Dominique had heard about other women saying they had to follow Kelly’s “rules,” but she didn’t use that term, either, and she said some of what the singer’s accusers have said was wrong. For example, she was allowed to watch television and connect to the Internet. There were “no locks on no doors ... If them two other girls, Joy and Azriel, want to walk out, they can do that.” However, she said Kelly did take away his girlfriends’ phones, replacing them with new ones to be used only with him; he did not allow them to contact their parents, family members or friends; he decreed that they should all wear baggy gym clothes, so other men could not admire their bodies; he did not want them to look at or speak to other men, and they had to ask for his permission to eat or go to the bathroom.
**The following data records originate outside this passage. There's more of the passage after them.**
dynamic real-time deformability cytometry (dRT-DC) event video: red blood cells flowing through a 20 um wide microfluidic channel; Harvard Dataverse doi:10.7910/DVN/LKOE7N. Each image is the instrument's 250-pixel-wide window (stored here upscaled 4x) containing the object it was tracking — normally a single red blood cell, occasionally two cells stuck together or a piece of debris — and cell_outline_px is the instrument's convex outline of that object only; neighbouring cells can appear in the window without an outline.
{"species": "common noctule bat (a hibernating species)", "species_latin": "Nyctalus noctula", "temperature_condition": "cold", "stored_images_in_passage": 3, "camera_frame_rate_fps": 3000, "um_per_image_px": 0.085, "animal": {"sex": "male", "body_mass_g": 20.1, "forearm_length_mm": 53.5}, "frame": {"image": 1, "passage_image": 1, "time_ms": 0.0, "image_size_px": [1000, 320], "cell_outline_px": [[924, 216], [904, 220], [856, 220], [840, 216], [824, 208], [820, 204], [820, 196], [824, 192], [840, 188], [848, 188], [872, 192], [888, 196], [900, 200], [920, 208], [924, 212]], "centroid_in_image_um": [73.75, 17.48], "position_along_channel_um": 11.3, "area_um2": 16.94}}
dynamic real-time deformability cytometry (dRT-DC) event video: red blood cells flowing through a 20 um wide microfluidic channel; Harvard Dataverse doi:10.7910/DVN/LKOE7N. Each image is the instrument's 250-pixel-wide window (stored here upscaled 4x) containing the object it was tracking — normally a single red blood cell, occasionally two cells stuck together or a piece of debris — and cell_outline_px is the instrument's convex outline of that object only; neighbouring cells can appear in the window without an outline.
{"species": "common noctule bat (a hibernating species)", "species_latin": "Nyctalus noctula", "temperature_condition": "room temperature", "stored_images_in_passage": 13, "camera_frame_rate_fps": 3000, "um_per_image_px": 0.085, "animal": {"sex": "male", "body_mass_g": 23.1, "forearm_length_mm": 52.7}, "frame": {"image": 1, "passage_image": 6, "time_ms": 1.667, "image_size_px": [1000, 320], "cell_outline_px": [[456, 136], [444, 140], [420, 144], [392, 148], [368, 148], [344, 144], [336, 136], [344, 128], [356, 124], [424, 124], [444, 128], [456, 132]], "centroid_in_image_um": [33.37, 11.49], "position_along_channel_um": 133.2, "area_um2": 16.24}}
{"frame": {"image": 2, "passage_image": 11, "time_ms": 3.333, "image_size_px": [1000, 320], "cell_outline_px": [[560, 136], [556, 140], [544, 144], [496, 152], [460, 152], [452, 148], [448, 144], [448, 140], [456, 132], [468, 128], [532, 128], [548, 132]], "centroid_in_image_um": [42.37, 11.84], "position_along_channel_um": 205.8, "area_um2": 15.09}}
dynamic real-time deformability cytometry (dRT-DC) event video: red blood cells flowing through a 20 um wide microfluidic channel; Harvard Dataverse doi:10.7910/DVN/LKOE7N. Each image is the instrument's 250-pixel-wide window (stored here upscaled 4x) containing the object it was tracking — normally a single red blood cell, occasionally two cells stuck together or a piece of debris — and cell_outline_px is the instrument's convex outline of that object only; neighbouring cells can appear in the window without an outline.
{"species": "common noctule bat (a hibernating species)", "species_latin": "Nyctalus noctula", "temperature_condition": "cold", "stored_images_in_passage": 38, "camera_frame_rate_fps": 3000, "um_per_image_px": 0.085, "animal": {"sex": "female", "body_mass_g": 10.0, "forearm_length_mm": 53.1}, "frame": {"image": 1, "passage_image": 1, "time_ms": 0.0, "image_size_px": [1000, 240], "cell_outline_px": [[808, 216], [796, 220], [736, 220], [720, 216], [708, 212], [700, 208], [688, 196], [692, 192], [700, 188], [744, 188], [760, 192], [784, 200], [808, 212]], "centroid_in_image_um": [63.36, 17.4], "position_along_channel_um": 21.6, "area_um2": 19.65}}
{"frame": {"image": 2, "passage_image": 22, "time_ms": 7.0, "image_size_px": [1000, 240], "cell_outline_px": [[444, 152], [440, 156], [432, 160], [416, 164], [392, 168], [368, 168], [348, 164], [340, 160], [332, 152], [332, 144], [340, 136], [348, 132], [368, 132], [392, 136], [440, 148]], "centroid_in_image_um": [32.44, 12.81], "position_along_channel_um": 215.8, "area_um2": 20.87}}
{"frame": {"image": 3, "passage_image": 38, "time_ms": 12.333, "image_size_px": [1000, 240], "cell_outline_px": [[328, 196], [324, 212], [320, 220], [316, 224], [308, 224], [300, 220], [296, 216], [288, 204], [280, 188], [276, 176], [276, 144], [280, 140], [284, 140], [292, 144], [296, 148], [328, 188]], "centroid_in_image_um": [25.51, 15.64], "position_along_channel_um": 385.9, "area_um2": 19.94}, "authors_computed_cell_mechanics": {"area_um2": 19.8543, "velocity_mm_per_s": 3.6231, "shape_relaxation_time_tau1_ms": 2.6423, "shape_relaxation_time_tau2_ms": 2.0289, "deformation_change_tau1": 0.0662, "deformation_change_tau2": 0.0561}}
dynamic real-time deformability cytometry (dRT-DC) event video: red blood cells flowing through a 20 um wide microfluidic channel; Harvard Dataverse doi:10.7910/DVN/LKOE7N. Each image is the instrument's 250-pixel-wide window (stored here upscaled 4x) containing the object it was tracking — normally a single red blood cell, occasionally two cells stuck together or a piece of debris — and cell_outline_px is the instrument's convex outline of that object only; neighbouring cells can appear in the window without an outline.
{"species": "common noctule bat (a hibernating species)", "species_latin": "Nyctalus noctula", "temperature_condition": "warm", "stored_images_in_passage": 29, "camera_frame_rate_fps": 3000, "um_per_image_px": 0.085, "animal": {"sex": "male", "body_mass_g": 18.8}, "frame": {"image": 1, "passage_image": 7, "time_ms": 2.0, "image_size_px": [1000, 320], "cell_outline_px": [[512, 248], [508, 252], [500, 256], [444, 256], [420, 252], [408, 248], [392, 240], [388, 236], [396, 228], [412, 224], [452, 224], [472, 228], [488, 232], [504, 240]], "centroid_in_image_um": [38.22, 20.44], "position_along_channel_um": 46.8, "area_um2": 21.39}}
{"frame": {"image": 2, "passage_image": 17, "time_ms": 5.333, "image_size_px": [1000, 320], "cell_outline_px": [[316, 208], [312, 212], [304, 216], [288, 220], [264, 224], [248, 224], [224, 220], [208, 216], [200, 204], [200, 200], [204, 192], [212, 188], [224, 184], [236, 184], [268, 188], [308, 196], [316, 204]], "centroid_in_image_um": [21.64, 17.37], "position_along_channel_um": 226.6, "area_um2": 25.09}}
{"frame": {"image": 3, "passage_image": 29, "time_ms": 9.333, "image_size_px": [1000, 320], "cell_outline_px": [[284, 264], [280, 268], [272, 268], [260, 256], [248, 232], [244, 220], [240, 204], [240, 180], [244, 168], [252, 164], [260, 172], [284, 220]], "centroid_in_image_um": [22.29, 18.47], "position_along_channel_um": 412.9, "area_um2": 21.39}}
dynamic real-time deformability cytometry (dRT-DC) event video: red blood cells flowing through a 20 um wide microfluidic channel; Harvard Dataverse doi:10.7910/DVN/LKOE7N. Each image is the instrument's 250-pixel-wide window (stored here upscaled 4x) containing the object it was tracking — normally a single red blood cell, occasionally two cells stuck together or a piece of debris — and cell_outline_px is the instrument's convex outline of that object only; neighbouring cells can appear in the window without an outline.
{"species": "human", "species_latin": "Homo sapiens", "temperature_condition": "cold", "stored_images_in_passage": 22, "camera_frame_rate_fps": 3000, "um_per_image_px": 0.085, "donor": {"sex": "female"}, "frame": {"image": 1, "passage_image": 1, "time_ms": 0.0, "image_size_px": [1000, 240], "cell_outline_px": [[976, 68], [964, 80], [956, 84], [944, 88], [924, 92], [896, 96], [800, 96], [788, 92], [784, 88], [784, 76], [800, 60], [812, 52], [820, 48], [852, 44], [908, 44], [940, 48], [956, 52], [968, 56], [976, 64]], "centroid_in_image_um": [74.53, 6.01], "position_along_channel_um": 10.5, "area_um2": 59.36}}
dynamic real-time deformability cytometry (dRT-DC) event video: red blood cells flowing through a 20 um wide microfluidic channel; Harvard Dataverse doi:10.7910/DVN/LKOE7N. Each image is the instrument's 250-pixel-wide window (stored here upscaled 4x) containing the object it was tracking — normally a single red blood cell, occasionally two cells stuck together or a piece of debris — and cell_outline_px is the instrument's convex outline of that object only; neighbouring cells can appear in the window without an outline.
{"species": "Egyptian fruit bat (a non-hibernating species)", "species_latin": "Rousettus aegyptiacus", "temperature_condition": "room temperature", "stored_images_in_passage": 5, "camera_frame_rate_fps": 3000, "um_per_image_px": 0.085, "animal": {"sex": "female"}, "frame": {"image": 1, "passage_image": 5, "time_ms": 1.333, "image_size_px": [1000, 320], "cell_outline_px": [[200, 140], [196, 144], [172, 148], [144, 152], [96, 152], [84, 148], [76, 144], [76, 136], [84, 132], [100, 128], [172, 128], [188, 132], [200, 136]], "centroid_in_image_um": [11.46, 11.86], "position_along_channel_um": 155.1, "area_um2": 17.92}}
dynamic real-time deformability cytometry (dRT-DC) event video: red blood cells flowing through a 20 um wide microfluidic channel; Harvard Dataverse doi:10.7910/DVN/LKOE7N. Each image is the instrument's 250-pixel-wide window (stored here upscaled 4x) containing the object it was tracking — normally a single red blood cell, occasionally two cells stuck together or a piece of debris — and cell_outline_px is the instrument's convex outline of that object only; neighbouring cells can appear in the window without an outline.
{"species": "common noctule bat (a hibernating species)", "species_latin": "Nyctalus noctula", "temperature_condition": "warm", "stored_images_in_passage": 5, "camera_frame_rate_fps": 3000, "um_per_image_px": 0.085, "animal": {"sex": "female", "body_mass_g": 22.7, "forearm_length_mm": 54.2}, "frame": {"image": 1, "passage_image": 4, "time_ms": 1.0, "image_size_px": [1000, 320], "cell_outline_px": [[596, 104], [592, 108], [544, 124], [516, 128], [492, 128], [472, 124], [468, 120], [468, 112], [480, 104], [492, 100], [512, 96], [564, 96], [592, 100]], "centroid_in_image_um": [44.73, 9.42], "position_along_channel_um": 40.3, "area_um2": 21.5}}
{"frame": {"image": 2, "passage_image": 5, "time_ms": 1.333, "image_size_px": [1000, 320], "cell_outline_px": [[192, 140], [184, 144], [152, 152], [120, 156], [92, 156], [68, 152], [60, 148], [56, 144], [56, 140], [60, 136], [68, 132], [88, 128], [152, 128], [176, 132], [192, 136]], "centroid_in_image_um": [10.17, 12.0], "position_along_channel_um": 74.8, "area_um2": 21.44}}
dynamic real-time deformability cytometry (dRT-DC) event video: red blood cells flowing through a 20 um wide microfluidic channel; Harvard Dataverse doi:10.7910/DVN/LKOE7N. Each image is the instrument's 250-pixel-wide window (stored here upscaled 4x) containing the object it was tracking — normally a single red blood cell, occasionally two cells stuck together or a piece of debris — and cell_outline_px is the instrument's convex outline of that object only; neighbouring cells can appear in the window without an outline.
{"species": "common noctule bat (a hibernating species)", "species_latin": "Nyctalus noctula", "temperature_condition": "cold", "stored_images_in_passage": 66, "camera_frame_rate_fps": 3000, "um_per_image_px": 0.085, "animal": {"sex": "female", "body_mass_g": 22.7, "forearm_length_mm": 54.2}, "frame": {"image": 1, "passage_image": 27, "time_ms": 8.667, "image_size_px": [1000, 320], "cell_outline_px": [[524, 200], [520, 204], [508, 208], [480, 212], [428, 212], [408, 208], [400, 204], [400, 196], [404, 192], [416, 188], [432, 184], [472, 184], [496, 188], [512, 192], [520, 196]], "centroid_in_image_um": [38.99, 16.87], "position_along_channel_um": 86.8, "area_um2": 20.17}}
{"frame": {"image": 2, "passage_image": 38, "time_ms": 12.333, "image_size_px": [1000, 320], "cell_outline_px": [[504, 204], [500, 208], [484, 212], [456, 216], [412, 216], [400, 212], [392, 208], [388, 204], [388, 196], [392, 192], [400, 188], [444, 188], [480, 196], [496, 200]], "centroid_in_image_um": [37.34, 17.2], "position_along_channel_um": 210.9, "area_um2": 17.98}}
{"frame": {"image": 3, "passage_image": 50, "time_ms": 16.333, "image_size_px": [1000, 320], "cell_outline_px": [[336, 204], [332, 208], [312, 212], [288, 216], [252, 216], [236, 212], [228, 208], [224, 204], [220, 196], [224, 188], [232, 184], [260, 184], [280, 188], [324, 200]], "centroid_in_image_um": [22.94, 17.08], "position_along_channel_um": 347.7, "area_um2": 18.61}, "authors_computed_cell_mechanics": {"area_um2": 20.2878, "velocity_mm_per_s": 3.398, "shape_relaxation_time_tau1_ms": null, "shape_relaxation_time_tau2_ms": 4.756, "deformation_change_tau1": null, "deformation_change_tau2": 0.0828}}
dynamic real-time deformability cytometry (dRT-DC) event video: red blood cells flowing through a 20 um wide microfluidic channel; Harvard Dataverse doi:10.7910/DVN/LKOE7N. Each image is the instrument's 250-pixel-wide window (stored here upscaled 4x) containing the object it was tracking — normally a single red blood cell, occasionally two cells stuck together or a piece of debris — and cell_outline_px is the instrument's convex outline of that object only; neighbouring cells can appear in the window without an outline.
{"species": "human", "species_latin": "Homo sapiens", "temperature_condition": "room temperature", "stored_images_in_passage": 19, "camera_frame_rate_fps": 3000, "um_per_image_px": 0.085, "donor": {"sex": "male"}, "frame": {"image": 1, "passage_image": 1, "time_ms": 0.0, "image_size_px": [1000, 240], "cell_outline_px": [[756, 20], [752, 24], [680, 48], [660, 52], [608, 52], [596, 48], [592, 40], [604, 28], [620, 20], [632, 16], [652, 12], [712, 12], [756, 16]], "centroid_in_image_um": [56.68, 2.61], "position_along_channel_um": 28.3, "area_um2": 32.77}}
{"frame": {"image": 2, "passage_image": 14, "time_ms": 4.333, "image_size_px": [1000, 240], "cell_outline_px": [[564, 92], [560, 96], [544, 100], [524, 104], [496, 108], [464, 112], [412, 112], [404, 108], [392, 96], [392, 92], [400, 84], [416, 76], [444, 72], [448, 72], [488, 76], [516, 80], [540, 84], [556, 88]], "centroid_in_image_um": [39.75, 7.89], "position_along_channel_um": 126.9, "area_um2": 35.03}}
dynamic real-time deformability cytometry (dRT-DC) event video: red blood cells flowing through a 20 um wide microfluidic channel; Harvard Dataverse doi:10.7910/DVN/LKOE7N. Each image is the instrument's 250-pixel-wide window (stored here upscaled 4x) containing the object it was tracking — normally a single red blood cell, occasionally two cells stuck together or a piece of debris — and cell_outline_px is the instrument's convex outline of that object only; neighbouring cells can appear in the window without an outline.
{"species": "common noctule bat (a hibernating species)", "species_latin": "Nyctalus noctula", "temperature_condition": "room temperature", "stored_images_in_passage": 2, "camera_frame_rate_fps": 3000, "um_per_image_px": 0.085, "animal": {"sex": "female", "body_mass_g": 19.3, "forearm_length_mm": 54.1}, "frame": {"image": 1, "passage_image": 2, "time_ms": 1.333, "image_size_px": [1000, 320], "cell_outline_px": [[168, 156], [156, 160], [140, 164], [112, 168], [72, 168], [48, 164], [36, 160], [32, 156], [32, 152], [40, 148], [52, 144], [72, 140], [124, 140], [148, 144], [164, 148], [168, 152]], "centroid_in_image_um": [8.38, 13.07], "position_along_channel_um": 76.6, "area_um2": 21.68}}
“I couldn’t even have a drink without his permission. I’m a grown-ass woman, and I’ve got to ask you if I want a drink? Everything you do, you have to ask him. That’s not living, that’s not normal. I’ve got to ask to use the fucking bathroom? Are you serious? I’m about to pee on myself if I can’t get in contact with you. What the fuck is this?”
Dominique said she was the “tomboy” among Kelly’s live-in lovers, and the most rebellious. She often disobeyed him and suffered what she called “consequences,” including spankings, beatings and being hit with an extension cord. Once, after she threw a piece of a Keurig coffeemaker at Kelly, “he grabbed me and he pulled my hair out, and I had, like, patches torn from my hair.”
Still, Dominique said, “I’m not going to sit here and act like I’m innocent. One time, I did hit him back. He’s like, ‘Are you crazy?’ Like, yeah! Me and him had an Ike and Tina moment, like they had in the limousine. I wasn’t afraid of him.”
After being reunited with her mother in May 2018, in the scenes captured in Surviving R. Kelly, Dominique returned to Kelly’s side three days later. She stayed with him for about two more weeks, until she finally walked away for good. She did not do it face-to-face; that would have been too hard, she said. “He went to sleep, and I just wrote him a letter: ‘You are a great man. No hard feelings, I am just over it. I am growing. This is not working.’ ”
Every time we talked, I asked Dominique why she stayed with Kelly for so long, and what she believes is the source of his hold over the women who live with him. Finally, she called up an image of the star on her cellphone -- his most recent mug shot. “It’s like, I know them eyes. Every time I looked in his eyes, I knew he was sorry. Like, when he hit me, he apologized. I’m, like, you did! But enough was enough. Yes, you did say, ‘I’m sorry, I’m sorry.’ But, then you do it again when shit don’t go your way.”
Kelly often discussed the sexual abuse he claims he suffered, as well as his difficulties reading and writing. “At the end of the day, he’s a victim, too, because he went through some shit, and people -- they don’t understand.” She was stung by criticism from some, including the Savages and the Clarys, that she should have spoken out against Kelly sooner, and that she should be talking to the authorities. “I just want to heal. I just want my privacy,” she said. “People may disagree or hate me for what I’m saying. I’m not trying to defend him, but, at the end of the day, you don’t understand what he’s been through, as a child.”